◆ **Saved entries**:
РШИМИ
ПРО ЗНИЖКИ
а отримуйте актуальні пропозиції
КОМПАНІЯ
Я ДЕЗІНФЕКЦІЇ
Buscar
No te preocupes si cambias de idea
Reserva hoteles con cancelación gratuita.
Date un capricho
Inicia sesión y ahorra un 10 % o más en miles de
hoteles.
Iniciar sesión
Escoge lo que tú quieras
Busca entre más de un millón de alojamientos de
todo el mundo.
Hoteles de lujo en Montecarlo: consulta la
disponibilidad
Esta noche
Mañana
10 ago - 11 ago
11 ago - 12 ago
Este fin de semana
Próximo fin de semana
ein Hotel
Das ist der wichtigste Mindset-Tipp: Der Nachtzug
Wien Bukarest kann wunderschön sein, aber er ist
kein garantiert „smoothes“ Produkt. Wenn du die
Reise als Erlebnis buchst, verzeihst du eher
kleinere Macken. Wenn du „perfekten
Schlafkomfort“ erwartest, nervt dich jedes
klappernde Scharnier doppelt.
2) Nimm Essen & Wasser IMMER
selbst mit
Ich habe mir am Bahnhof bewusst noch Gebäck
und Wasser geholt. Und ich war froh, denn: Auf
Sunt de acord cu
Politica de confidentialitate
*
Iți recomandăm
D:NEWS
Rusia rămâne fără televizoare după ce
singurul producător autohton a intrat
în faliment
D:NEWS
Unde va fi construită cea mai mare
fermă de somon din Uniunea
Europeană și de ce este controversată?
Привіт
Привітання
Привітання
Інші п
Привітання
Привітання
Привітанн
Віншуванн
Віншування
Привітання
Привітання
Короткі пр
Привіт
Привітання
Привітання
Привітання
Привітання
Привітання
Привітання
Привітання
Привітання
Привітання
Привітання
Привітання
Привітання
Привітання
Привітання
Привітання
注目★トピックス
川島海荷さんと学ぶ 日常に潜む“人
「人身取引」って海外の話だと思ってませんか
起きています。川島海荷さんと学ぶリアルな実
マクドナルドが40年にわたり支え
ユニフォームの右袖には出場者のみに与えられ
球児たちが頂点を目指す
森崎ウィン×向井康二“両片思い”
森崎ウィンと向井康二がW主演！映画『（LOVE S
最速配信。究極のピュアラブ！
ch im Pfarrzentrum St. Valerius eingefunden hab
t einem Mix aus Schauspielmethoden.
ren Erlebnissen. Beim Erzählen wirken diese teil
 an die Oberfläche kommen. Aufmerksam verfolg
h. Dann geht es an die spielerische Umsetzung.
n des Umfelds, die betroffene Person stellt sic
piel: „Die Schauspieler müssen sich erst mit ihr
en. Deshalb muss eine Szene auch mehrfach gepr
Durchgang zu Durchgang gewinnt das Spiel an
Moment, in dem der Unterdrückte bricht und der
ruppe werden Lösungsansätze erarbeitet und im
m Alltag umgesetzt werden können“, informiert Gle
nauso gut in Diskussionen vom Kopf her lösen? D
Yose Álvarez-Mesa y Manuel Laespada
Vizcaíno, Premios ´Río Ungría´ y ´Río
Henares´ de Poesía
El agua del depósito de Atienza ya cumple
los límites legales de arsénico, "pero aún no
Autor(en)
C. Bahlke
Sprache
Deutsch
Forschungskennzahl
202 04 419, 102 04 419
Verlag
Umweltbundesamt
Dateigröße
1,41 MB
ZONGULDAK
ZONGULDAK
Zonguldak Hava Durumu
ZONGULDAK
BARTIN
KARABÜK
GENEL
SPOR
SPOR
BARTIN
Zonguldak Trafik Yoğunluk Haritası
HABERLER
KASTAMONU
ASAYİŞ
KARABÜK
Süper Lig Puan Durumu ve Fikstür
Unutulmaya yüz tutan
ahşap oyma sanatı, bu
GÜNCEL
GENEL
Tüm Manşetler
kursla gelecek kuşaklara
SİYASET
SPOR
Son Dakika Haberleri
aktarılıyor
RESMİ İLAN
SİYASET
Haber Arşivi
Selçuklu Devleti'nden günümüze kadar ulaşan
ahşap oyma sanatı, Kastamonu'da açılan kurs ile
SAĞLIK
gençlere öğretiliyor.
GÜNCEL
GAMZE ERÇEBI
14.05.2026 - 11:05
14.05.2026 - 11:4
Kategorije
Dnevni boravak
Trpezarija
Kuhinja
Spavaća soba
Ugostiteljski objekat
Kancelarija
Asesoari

◆ **Task requirements**:
Each line of the data that includes "Wenn" should be copied.

◆ **Result for this task**:
kein garantiert „smoothes“ Produkt. Wenn du die
kleinere Macken. Wenn du „perfekten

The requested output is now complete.